Na reta final, as brigas compradas com adversários começaram a cobrar seu preço e a deputada passou a ter que se defender de ataques que questionavam sua atuação na Câmara dos Deputados.
Os principais ataques direcionados à candidata na campanha vieram de Marina Helena (Novo). No debate promovido pela Rede TV! e o UOL, a candidata do Novo insinuou, sem apresentar provas, que Tabata teria usado jatinhos para visitar o namorado, o prefeito de Recife, João Campos (PSB). A pessebista respondeu que dizendo que nunca viajou de jatinho para Recife e prometeu processar a adversária: “Isso é um delírio!”, disse Tabata.
Em outro debate, Marina disse que Tabata havia plagiado projetos de outros deputados, citando uma reportagem do UOL que mostrava que outros parlamentares já tinham proposto projetos parecidos com o Pé de Meia e o dos absorventes nas escolas antes da pessebista. Incomodada com a acusação, Tabata pediu que o público procurasse na internet quem foi a autora do Pé de Meia.
Ao longo da disputa, a deputada, que desempenhava melhor entre as mulheres do que entre os homens, passou a pedir a ajuda das eleitoras paulistanas para “salvar a eleição”, “colocando juízo” na cabeça de amigos e familiares homens sobre o suposto perigo representado por alguns candidatos.
Como mulher, no entanto, também foi vítima de ataques machistas, como a divulgação de publicações que a associavam falsamente a imagens sensuais de uma criadora de conteúdo adulto. A candidata entrou com notícia-crime na Justiça contra o caso.
Em uma conversa com mulheres, ela disse que o episódio foi o que mais a machucou em toda a campanha.
“Eu coloquei minha vida em risco [durante a campanha]. Eu tive que olhar para segurança, estou batendo de frente com muita gente poderosa, mas a coisa que mais me machucou nesta eleição foram imagens [falsas] que fizeram de mim, pornográficas. Não é justo que a forma de me desestabilizar seja [usar] imagens pornográficas feitas por inteligência artificial”, disse.
Na última semana, Tabata oscilou positivamente nas pesquisas, contrariando a hipótese de um possível derretimento de sua candidatura pelo voto útil em Boulos, que segue líder dos levantamentos. Mesmo assim, deve ficar em quarto lugar no primeiro turno, caso as pesquisas estejam certas.

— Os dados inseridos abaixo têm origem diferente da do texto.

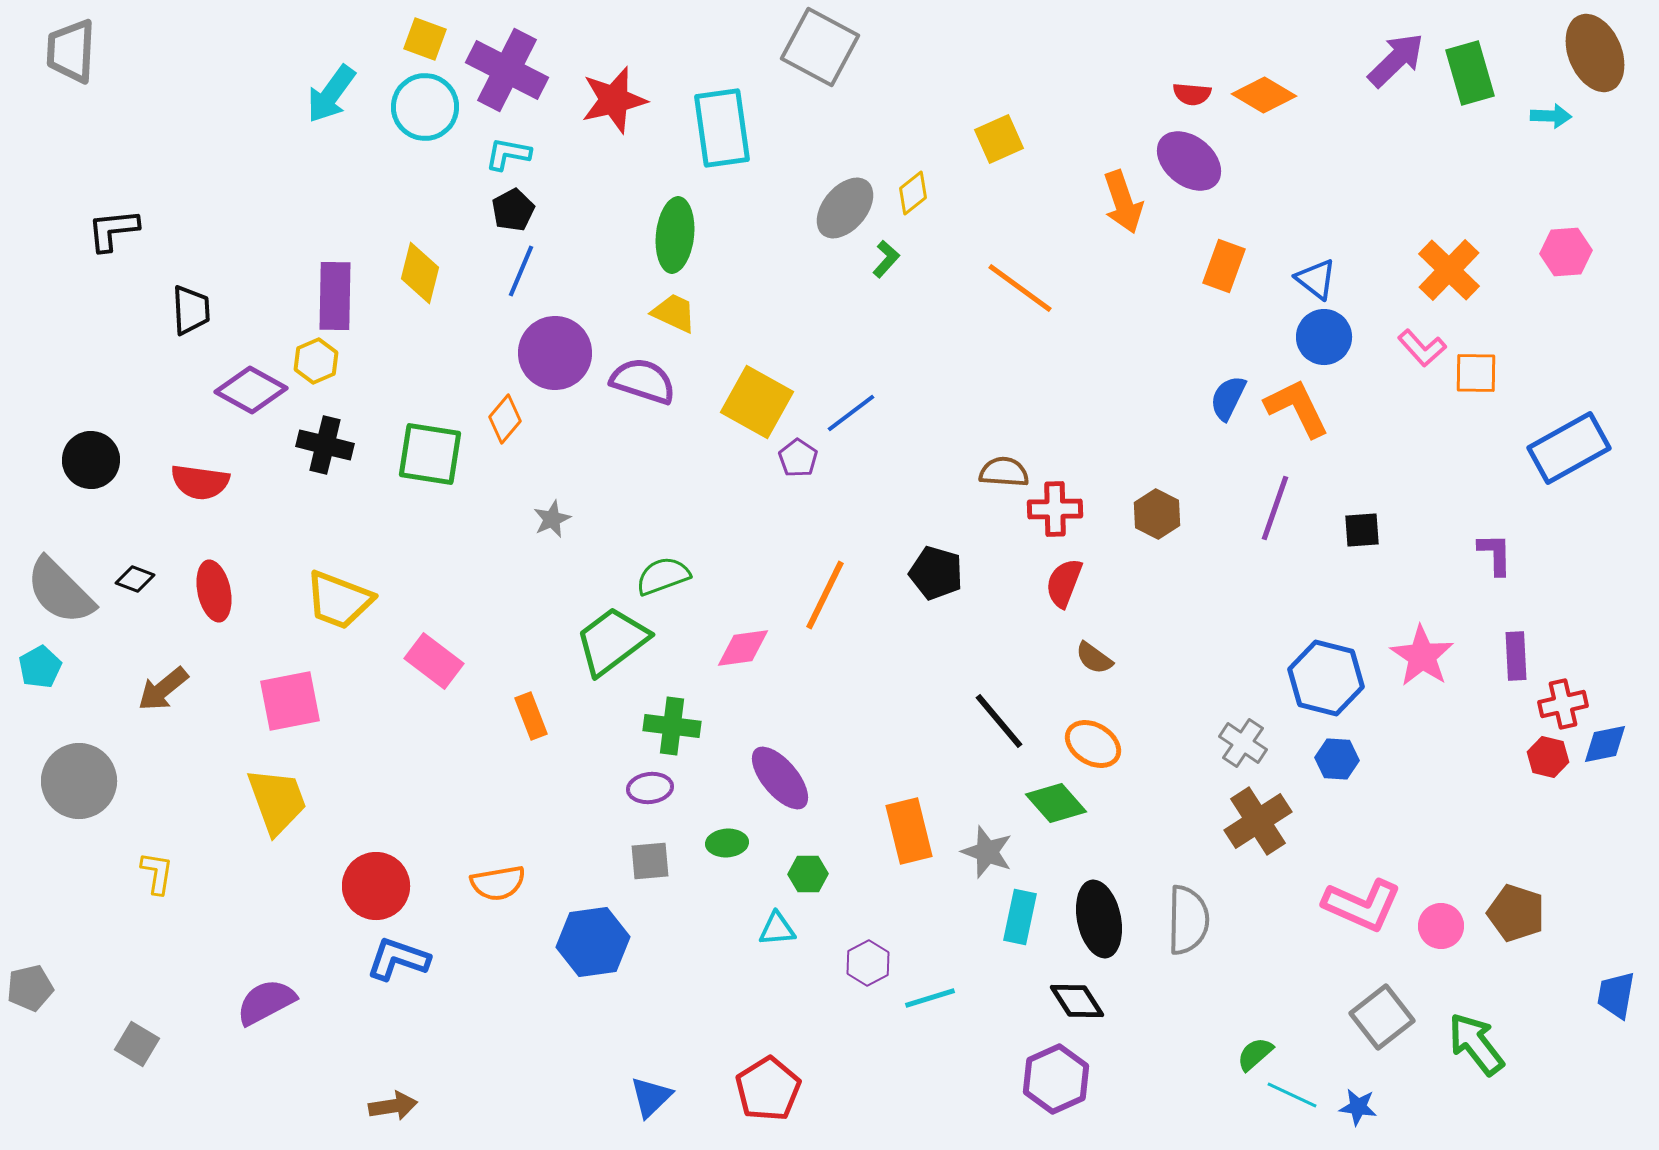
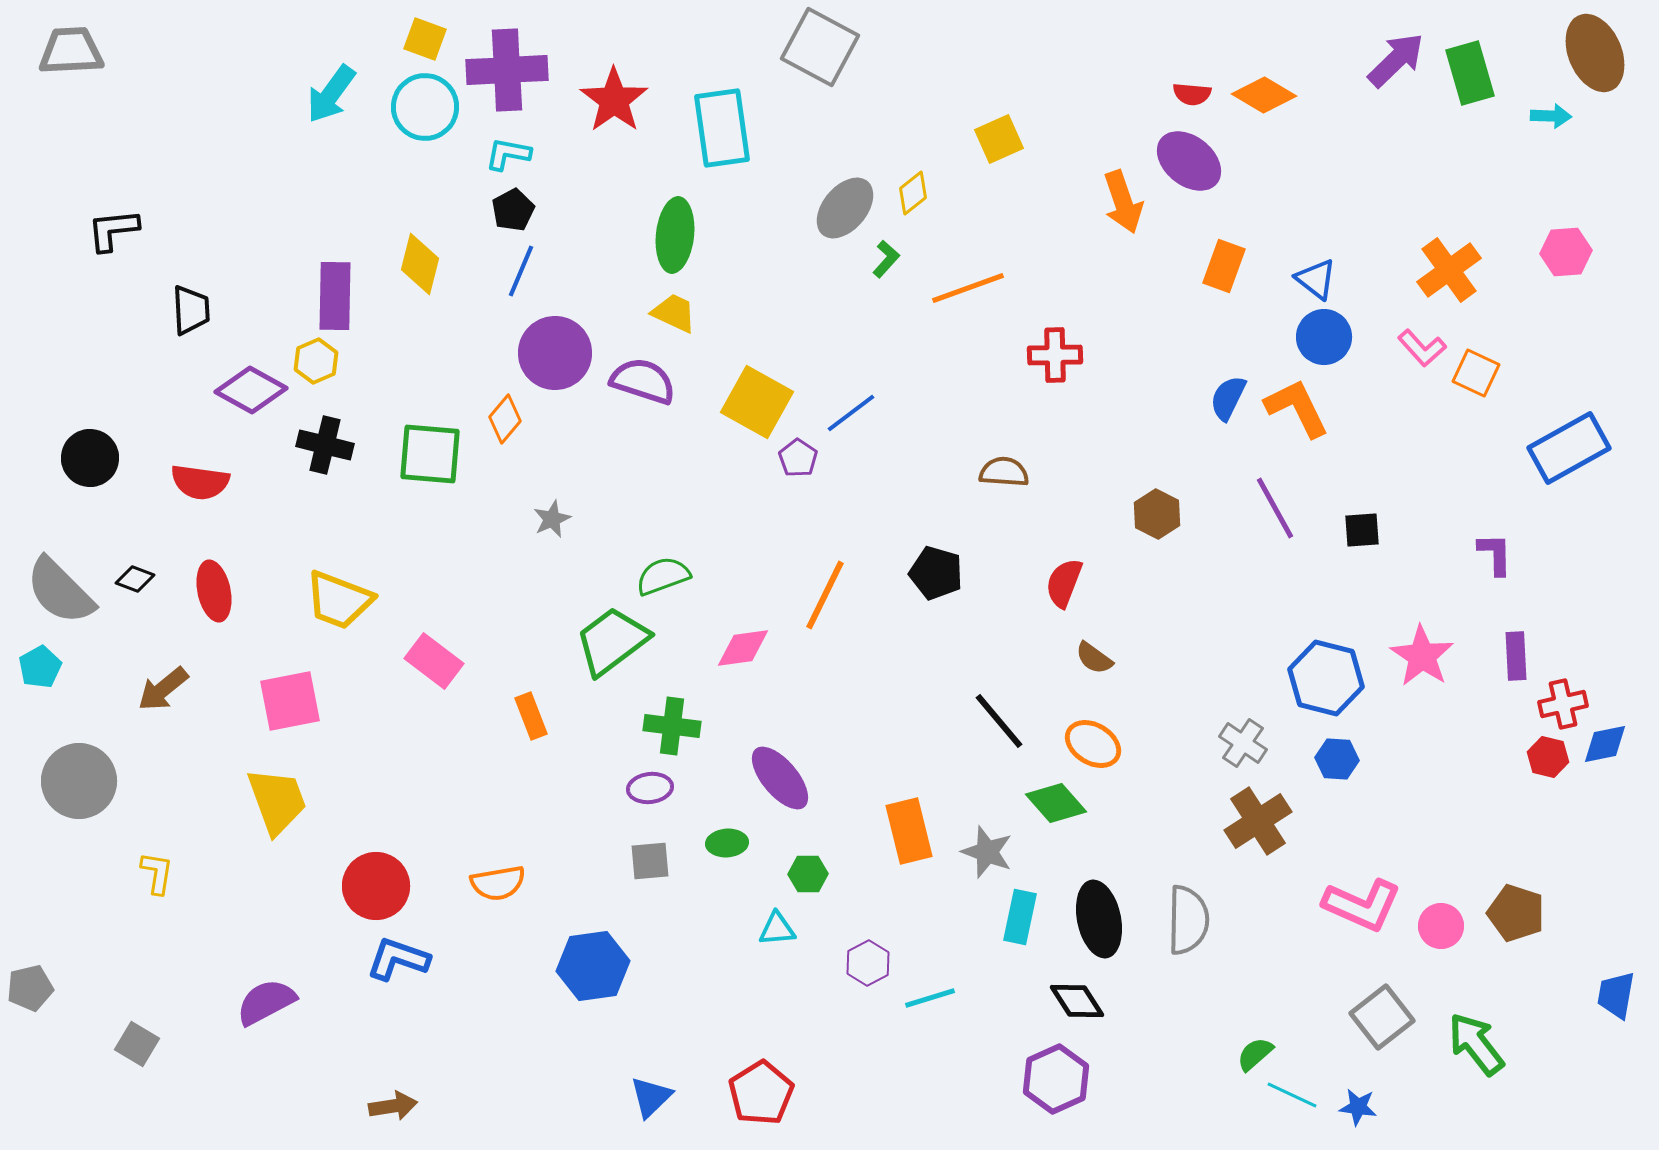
gray trapezoid at (71, 51): rotated 84 degrees clockwise
purple cross at (507, 70): rotated 30 degrees counterclockwise
red star at (614, 100): rotated 22 degrees counterclockwise
orange cross at (1449, 270): rotated 10 degrees clockwise
yellow diamond at (420, 273): moved 9 px up
orange line at (1020, 288): moved 52 px left; rotated 56 degrees counterclockwise
orange square at (1476, 373): rotated 24 degrees clockwise
green square at (430, 454): rotated 4 degrees counterclockwise
black circle at (91, 460): moved 1 px left, 2 px up
purple line at (1275, 508): rotated 48 degrees counterclockwise
red cross at (1055, 509): moved 154 px up
blue hexagon at (593, 942): moved 24 px down
red pentagon at (768, 1089): moved 7 px left, 4 px down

No fim de semana anterior à eleição, a candidata fez um comício na Vila Missionária, bairro onde cresceu, na zona sul de São Paulo, ao lado do vice-presidente Geraldo Alckmin (PSB), do ministro do Empreendedorismo Márcio França (PSB), e do presidente de seu partido, Carlos Siqueira (PSB), mostrando que conseguiu unir o partido em torno de sua candidatura.
Sem grandes chances de vencer a eleição desta vez, Tabata tende a terminar o pleito como uma candidata em potencial para 2028. O apoio do partido, aparentemente, ela já tem.